Franke Daniel, Philippi Anne, Tores Frédéric, Hager Jörg, Ziegler Andreas, König Inke R
Institut für Medizinische Biometrie und Statistik, Universität zu Lübeck, Ratzeburger Allee 160, Haus 4, DE-23538 Lübeck, Germany.
Hum Hered. 2005;60(2):81-8. doi: 10.1159/000088528. Epub 2005 Sep 28.
Scherag et al. [Hum Hered 2002;54:210-217] recently proposed point estimates and asymptotic as well as exact confidence intervals for genotype relative risks (GRRs) and the attributable risk (AR) in case parent trio designs using single nucleotide polymorphism (SNP) data. The aim of this study was the investigation of coverage probabilities and bias in estimates if the marker locus is not identical to the disease locus. Using a variety of parameter constellations, including marker allele frequencies identical to and different from the SNP at the disease locus, we performed an analytical study to quantify the bias and a Monte-Carlo simulation study for quantifying both bias and coverage probabilities. No bias was observed if marker and trait locus coincided. Two parameters had a strong impact on coverage probabilities of confidence intervals and bias in point estimates if they did not coincide: the linkage disequilibrium (LD) parameter delta and the allele frequency at the marker SNP. If marker allele frequencies were different from the allele frequencies at the functional SNP, substantial biases occurred. Further, if delta between the marker and the disease locus was lower than the maximum possible delta, estimates were also biased. In general, biases were towards the null hypothesis for both GRRs and AR. If one GRR was not increased, as e.g. in a recessive genetic model, biases away from the null could be observed. If both GRRs were in identical directions and if both were substantially larger than 1, the bias always was towards the null. When applying point estimates and confidence intervals for GRRs and AR in candidate gene studies, great care is needed. Effect estimates are substantially biased towards the null if either the allele frequencies at the marker SNP and the true disease locus are different or if the LD between the marker SNP and the disease locus is not at its maximum. A bias away from the null occurs only in uncommon study situations; it is small and can therefore be ignored for applications.

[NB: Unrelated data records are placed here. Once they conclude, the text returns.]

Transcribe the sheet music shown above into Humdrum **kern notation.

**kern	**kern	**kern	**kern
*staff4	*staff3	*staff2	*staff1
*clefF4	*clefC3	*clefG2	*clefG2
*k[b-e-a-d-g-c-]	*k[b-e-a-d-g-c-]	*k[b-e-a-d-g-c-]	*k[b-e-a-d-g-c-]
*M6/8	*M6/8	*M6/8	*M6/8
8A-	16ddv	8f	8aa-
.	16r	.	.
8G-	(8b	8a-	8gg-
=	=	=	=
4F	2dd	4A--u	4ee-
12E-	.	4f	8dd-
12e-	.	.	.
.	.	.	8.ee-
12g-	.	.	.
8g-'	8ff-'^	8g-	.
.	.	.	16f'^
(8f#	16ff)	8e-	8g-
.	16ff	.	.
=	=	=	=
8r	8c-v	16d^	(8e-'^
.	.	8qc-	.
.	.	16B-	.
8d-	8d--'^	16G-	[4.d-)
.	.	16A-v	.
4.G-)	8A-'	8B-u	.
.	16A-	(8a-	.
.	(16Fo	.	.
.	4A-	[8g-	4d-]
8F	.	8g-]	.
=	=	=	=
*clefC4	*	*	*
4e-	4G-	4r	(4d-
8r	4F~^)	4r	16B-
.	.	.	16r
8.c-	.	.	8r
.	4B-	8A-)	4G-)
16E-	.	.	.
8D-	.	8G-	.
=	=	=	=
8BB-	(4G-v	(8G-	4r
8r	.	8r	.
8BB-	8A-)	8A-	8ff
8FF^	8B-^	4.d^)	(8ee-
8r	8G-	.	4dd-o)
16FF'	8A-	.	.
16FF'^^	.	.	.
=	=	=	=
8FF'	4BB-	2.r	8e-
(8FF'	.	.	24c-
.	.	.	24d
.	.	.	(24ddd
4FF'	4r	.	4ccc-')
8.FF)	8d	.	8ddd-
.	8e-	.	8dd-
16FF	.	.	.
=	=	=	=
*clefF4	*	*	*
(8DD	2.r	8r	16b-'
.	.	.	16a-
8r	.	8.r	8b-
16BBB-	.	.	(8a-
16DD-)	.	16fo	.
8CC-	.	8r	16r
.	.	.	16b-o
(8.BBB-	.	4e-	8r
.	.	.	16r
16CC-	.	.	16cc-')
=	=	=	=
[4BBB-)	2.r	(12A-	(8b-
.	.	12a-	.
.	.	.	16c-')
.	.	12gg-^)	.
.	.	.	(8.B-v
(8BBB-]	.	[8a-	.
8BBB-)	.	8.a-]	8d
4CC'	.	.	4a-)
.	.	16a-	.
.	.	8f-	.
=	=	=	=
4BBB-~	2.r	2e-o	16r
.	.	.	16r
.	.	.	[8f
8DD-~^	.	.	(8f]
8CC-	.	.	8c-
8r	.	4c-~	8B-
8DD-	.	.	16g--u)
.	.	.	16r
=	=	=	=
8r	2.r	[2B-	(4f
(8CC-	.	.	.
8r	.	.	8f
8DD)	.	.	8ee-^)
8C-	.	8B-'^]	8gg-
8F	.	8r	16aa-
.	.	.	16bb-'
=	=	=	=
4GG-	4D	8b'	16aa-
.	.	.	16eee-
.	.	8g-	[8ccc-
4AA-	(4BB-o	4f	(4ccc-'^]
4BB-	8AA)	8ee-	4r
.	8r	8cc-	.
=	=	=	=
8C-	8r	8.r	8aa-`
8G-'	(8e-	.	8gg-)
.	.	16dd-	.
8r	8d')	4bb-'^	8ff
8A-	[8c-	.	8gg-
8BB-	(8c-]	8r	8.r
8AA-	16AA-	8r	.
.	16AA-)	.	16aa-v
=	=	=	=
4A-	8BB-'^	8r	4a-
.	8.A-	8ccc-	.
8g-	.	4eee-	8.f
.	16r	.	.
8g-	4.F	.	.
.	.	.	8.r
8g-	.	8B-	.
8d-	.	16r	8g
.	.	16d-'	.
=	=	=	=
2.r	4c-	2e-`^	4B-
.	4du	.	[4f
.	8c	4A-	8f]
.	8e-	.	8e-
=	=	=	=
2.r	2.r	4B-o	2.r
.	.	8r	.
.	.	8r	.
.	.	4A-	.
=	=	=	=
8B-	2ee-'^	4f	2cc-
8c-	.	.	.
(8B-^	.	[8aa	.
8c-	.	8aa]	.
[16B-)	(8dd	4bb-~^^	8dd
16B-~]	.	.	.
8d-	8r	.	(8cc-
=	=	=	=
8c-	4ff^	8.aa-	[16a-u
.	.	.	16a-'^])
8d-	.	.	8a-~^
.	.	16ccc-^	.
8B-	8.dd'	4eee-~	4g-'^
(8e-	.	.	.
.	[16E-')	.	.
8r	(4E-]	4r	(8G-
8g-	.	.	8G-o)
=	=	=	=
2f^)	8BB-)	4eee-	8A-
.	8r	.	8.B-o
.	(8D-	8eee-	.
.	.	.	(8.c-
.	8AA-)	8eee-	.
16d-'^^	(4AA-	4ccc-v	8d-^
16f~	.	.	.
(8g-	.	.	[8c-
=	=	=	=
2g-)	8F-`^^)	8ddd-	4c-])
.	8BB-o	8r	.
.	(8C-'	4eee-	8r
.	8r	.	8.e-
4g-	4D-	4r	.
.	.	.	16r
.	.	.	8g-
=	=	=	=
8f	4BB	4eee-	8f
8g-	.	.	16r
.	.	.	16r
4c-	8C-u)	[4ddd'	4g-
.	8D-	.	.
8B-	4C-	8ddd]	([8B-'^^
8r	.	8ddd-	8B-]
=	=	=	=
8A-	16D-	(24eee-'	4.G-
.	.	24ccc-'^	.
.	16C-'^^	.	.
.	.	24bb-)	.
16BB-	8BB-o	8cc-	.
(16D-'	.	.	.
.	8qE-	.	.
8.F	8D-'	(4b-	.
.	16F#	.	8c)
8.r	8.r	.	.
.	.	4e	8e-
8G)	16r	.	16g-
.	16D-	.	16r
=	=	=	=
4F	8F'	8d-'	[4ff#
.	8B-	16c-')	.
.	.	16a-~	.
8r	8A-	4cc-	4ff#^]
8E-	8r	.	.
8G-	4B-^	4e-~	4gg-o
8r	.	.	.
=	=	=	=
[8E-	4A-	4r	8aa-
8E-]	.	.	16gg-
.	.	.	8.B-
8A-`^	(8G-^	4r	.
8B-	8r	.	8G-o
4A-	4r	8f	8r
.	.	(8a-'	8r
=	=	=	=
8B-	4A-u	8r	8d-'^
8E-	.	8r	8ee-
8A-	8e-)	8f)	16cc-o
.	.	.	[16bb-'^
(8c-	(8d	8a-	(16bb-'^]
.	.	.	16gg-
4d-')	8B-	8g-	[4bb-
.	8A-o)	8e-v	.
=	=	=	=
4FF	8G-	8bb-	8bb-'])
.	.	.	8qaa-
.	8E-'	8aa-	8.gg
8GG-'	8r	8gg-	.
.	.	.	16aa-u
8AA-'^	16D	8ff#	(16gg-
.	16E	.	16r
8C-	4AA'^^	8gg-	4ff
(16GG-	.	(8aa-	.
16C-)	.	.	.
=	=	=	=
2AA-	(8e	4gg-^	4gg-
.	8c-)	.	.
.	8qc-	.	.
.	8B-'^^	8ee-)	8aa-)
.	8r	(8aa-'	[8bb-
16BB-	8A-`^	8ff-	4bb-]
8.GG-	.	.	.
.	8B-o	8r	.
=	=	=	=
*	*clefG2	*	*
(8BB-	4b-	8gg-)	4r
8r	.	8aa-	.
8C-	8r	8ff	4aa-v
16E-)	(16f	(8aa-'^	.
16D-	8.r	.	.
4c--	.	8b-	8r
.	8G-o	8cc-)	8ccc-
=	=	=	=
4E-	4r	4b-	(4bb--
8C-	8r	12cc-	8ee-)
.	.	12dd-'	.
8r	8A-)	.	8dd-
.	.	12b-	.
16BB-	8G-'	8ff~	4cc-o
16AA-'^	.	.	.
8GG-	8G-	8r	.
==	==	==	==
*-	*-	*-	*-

舍拉格等人[《人类遗传学》2002年;54:210 - 217]最近针对使用单核苷酸多态性(SNP)数据的病例亲代三联体设计,提出了基因型相对风险(GRR)和归因风险(AR)的点估计值以及渐近和精确置信区间。本研究的目的是调查当标记位点与疾病位点不同时,估计值的覆盖概率和偏差。我们使用了多种参数组合,包括与疾病位点处的SNP相同和不同的标记等位基因频率,进行了一项分析研究以量化偏差,并进行了蒙特卡罗模拟研究以量化偏差和覆盖概率。当标记和性状位点一致时未观察到偏差。如果它们不一致,有两个参数对置信区间的覆盖概率和点估计值的偏差有很大影响:连锁不平衡(LD)参数δ和标记SNP处的等位基因频率。如果标记等位基因频率与功能性SNP处的等位基因频率不同,就会出现显著偏差。此外,如果标记与疾病位点之间的δ低于最大可能的δ,估计值也会有偏差。一般来说,GRR和AR的偏差都趋向于零假设。如果一个GRR没有增加,例如在隐性遗传模型中,可以观察到偏离零假设的偏差。如果两个GRR方向相同且都显著大于1,偏差总是趋向于零假设。在候选基因研究中应用GRR和AR的点估计值和置信区间时,需要格外小心。如果标记SNP处的等位基因频率与真正的疾病位点不同,或者标记SNP与疾病位点之间的LD未达到最大值,效应估计值会显著偏向零假设。只有在不常见的研究情况下才会出现偏离零假设的偏差;这种偏差很小,因此在应用中可以忽略不计。